TASK INSTRUCTIONS: In the data that follows, count the lines in which the word "myApp" occurs, and report that figure alone.

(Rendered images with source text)
§
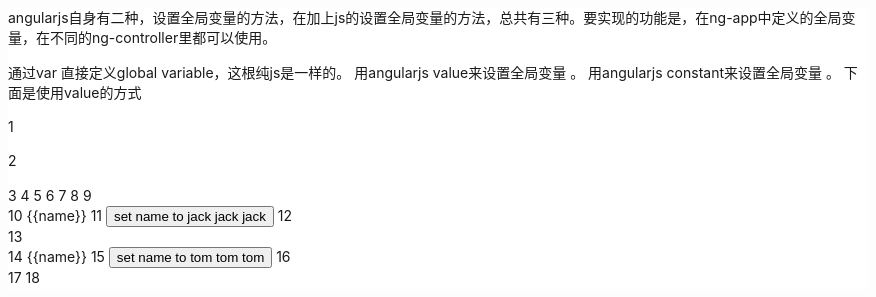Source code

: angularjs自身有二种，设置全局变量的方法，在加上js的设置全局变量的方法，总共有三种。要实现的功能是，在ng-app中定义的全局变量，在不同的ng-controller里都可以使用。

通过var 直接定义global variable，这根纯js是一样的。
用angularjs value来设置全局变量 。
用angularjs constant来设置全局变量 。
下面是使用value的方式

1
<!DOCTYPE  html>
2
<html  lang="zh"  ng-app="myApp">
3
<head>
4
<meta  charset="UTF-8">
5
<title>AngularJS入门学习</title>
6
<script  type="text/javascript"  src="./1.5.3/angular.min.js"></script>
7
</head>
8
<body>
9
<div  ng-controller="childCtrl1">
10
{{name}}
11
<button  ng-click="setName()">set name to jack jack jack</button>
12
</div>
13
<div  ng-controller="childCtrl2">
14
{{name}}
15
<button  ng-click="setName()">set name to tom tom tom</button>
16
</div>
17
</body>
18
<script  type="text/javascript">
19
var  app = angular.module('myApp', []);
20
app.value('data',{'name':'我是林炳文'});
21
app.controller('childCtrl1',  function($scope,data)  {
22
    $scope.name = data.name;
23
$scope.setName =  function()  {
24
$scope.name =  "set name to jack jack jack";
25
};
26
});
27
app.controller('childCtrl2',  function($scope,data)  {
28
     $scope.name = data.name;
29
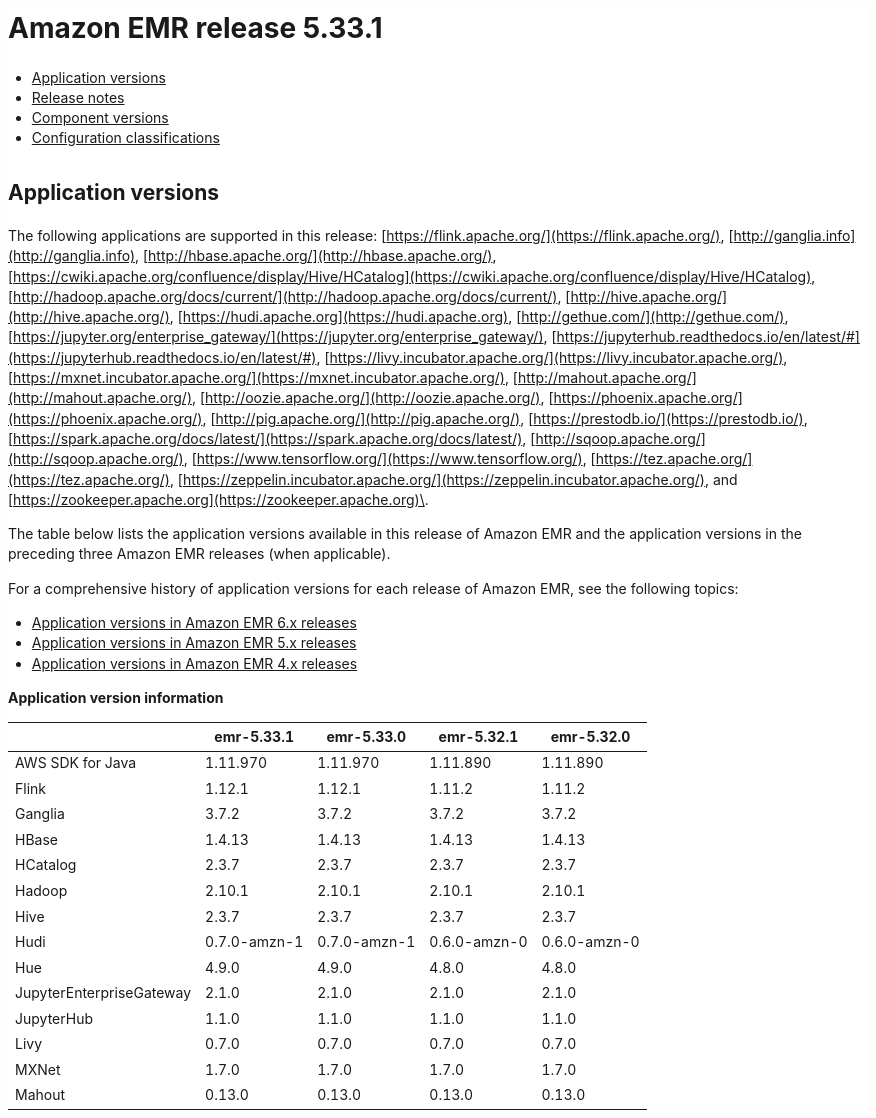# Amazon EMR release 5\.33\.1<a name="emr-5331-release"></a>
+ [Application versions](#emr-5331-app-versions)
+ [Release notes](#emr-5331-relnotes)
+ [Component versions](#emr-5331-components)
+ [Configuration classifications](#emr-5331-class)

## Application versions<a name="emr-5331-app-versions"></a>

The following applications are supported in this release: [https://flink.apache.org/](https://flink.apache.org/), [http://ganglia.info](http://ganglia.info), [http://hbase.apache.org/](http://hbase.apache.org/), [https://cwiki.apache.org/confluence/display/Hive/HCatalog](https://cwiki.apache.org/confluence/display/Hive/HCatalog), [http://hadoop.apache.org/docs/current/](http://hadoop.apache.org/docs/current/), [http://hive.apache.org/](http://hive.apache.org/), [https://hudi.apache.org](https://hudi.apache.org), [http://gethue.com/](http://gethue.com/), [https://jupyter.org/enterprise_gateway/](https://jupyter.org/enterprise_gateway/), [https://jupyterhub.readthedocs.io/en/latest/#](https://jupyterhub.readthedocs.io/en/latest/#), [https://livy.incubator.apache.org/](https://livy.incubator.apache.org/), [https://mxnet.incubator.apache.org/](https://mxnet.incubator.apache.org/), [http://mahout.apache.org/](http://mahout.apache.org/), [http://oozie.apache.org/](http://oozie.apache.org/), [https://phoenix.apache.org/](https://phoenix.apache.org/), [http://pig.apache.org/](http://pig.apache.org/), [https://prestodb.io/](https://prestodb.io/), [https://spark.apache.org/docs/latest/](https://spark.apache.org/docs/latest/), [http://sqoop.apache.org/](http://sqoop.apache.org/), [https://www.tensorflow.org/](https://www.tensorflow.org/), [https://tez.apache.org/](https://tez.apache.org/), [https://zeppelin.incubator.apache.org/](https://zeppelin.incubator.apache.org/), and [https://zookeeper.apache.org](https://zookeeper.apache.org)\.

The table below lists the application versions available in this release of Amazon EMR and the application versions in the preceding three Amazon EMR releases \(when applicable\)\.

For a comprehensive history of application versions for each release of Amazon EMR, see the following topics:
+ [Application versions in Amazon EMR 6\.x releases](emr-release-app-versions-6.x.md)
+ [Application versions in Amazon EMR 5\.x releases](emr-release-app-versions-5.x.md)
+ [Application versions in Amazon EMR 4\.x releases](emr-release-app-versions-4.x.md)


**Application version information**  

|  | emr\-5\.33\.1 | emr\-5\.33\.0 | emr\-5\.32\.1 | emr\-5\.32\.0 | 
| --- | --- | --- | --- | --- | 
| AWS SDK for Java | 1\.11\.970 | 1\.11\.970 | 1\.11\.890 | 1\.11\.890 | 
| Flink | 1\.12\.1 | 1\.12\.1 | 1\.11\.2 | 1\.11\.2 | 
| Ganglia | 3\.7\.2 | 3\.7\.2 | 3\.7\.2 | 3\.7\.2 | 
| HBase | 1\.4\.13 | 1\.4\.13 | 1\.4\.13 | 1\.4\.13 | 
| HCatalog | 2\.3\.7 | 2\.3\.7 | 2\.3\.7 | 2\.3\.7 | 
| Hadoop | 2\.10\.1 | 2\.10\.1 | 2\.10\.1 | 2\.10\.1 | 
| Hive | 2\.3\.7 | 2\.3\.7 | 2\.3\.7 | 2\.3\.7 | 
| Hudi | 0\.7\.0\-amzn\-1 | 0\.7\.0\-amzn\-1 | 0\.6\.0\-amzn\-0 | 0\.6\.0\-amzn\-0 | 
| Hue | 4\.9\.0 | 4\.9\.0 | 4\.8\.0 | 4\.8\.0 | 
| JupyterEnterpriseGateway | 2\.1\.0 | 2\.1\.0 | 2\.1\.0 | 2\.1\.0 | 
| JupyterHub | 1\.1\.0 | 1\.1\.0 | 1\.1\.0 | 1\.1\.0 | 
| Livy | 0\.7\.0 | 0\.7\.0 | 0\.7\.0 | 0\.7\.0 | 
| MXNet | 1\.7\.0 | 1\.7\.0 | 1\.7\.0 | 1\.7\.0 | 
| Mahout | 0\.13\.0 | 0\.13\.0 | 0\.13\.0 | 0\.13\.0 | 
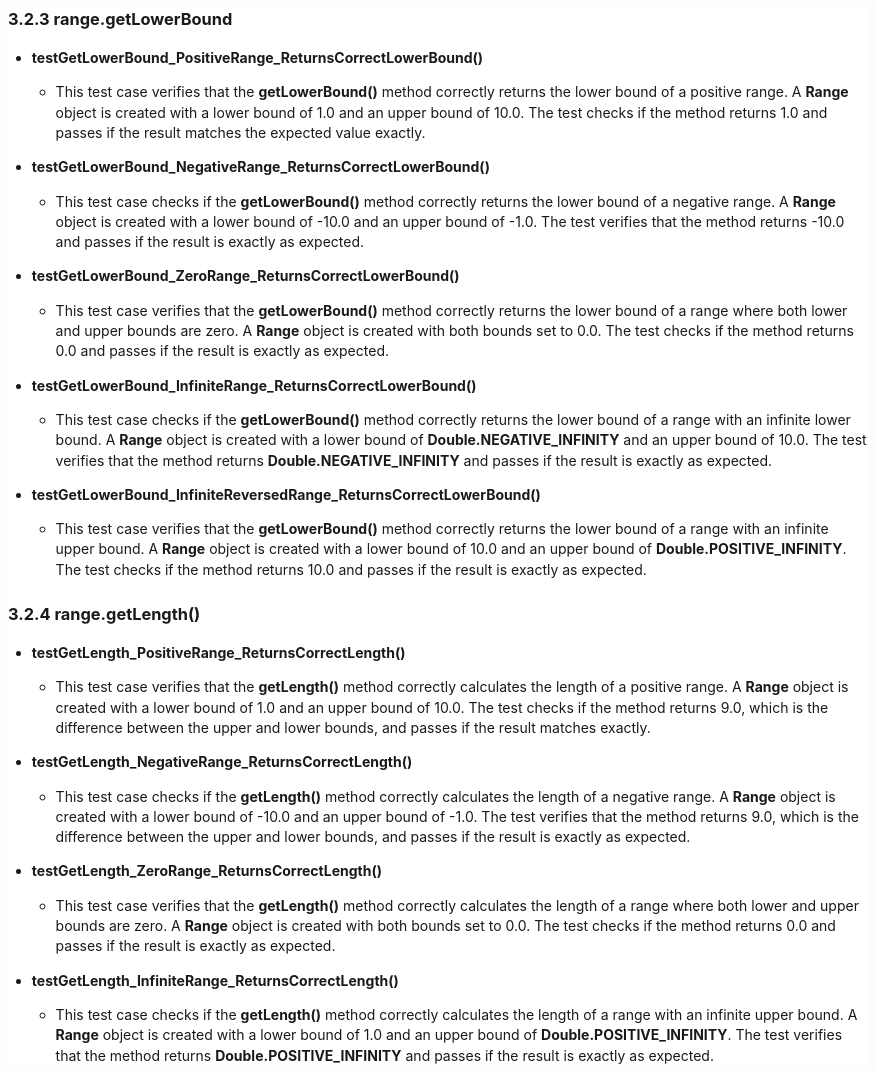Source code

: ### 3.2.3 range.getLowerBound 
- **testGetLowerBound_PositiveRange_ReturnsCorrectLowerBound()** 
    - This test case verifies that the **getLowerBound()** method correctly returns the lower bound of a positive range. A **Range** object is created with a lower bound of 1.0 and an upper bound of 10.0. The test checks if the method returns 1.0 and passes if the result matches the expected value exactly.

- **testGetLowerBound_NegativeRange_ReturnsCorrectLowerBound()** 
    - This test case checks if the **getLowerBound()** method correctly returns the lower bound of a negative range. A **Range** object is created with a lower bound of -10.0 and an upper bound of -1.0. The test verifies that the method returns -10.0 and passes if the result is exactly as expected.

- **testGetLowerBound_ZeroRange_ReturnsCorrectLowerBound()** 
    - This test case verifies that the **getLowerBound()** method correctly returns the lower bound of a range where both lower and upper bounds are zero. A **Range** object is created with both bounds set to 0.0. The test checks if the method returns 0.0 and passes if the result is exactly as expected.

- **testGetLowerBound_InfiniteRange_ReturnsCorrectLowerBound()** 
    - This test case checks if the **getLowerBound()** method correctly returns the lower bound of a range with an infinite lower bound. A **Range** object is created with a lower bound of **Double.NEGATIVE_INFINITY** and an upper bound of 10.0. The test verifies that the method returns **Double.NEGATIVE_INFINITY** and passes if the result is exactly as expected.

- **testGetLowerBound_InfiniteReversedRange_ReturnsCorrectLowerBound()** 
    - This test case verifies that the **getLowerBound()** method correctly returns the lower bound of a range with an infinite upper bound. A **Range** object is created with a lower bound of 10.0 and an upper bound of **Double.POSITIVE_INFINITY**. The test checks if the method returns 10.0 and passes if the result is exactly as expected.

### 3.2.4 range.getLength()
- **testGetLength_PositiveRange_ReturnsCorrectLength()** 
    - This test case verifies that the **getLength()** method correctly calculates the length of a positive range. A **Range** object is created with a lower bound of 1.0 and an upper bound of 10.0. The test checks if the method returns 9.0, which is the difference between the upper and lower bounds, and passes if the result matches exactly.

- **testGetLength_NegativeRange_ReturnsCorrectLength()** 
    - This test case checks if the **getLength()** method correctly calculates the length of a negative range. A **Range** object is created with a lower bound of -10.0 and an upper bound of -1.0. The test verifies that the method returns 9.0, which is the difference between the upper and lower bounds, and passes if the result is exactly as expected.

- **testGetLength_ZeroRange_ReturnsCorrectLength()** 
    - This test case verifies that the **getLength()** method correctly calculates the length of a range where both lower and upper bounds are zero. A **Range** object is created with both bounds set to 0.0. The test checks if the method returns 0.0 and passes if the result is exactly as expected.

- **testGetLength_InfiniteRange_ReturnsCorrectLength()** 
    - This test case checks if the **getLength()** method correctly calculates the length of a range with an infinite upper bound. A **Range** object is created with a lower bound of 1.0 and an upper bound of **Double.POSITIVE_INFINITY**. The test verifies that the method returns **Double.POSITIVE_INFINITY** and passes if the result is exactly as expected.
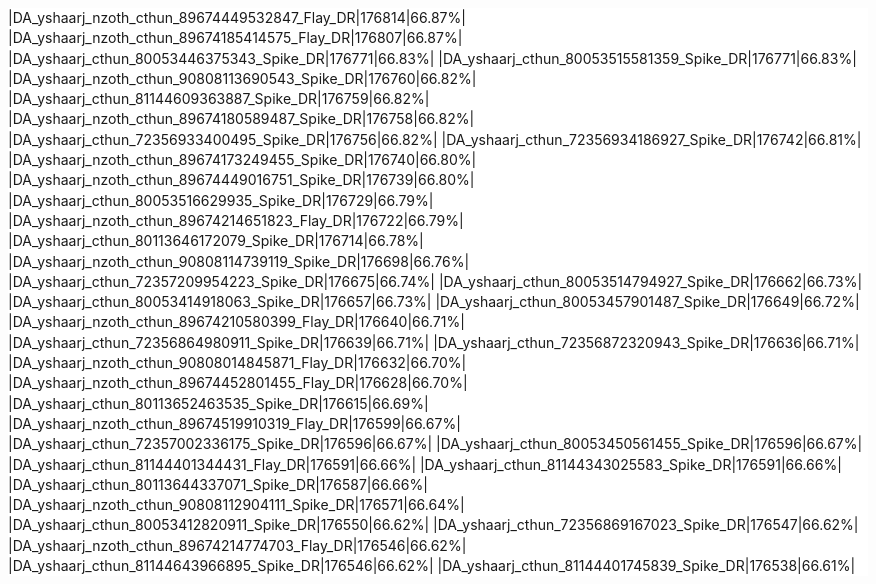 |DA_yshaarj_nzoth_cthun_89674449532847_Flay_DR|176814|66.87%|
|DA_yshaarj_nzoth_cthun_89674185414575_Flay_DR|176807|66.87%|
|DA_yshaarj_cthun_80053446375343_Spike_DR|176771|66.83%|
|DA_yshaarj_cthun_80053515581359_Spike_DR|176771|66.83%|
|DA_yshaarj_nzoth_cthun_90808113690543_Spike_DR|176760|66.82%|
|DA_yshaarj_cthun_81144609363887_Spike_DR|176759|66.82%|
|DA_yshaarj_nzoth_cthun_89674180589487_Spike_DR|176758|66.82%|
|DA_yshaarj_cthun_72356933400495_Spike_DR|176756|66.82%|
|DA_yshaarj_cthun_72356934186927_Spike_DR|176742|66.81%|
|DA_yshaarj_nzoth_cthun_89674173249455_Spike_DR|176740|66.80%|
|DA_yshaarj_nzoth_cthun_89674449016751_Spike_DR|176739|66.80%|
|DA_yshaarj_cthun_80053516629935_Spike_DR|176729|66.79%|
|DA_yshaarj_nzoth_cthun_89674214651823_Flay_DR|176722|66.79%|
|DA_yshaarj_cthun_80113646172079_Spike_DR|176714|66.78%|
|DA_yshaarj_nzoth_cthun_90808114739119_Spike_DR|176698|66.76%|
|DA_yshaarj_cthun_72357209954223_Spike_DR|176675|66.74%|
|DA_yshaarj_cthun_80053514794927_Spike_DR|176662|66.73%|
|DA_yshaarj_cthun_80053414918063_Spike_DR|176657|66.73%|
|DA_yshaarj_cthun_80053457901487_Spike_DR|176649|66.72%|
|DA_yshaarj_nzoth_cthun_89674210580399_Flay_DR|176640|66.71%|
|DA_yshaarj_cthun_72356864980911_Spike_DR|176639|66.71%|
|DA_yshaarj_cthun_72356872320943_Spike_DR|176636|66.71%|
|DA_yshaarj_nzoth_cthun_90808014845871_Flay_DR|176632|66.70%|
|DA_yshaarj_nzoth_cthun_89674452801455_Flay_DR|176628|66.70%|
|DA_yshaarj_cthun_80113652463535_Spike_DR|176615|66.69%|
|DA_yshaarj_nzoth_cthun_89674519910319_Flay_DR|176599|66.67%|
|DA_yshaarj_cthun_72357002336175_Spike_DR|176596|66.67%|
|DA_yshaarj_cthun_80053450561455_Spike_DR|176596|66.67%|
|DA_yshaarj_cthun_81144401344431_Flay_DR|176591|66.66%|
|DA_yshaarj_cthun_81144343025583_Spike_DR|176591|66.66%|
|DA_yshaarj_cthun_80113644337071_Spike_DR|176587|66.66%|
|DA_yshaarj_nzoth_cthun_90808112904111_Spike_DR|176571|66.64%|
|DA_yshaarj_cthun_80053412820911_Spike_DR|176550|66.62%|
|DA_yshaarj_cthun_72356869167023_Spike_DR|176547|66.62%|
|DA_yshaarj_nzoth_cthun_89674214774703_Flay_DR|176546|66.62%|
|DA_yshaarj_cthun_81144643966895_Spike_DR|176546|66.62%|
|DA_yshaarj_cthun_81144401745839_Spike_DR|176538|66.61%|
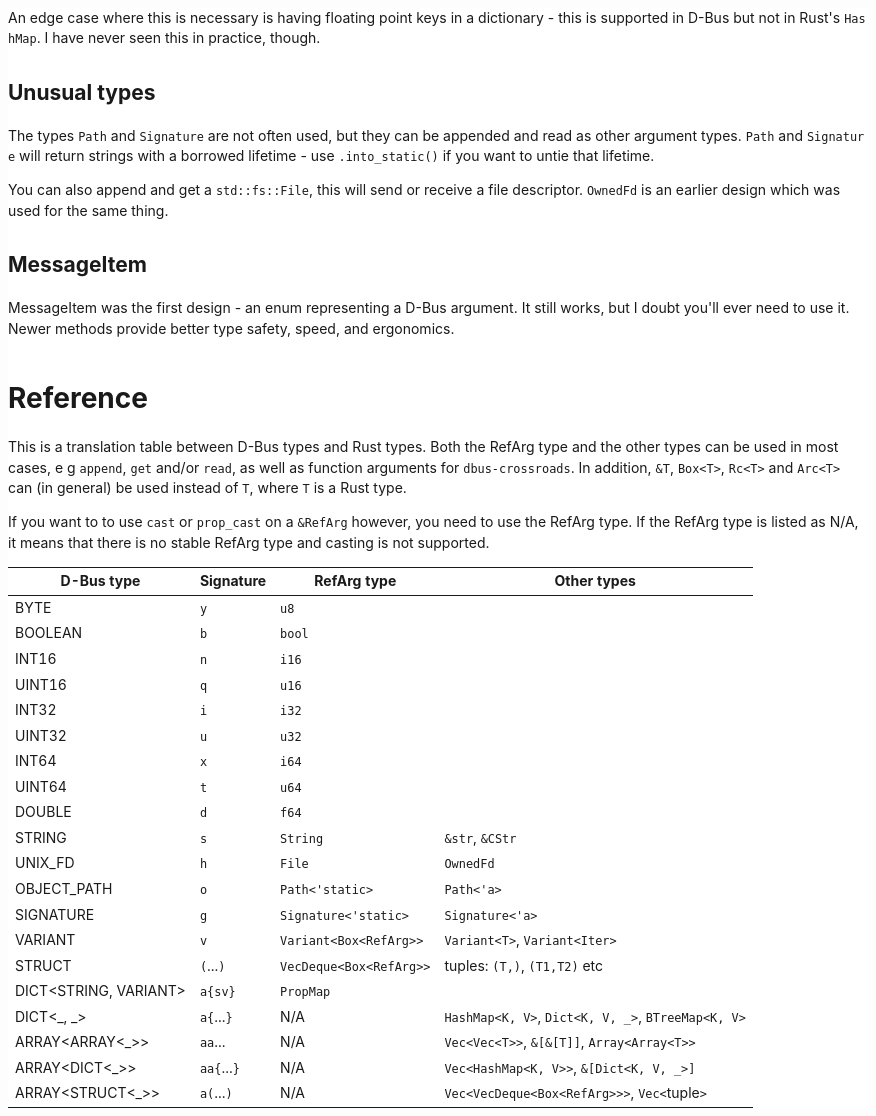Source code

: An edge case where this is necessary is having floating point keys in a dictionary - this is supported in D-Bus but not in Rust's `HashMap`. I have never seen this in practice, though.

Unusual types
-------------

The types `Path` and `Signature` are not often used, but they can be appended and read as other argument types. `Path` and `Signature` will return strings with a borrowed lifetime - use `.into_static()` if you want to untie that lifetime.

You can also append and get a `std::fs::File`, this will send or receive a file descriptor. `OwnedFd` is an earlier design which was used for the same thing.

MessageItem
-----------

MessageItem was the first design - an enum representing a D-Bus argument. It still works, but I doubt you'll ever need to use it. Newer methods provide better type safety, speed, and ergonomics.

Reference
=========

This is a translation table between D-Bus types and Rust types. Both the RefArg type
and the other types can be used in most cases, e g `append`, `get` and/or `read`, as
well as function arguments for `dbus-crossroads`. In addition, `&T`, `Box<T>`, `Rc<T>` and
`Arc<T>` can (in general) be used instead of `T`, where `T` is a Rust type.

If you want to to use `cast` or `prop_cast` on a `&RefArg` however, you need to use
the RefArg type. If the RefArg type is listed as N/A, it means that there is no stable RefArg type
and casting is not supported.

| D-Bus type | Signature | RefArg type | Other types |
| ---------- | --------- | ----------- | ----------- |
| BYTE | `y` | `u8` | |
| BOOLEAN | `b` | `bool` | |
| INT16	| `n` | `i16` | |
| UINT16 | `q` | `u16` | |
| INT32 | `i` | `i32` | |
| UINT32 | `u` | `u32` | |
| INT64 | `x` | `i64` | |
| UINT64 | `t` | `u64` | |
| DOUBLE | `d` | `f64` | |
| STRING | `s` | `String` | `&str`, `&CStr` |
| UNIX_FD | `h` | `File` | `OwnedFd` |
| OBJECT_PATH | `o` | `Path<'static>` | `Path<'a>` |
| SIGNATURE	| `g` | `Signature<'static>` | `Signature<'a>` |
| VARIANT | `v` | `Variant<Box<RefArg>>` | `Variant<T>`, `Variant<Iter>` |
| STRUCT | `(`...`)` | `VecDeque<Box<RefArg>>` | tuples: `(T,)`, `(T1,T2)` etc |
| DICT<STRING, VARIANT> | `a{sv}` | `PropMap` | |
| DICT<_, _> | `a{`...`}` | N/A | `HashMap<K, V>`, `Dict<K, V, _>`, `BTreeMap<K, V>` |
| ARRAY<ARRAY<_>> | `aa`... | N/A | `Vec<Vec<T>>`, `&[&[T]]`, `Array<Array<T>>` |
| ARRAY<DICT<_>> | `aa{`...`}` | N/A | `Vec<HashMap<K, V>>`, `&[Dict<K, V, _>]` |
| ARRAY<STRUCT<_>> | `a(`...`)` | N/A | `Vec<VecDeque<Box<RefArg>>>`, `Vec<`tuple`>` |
§
RESPONSE TO THE EXERCISE: 2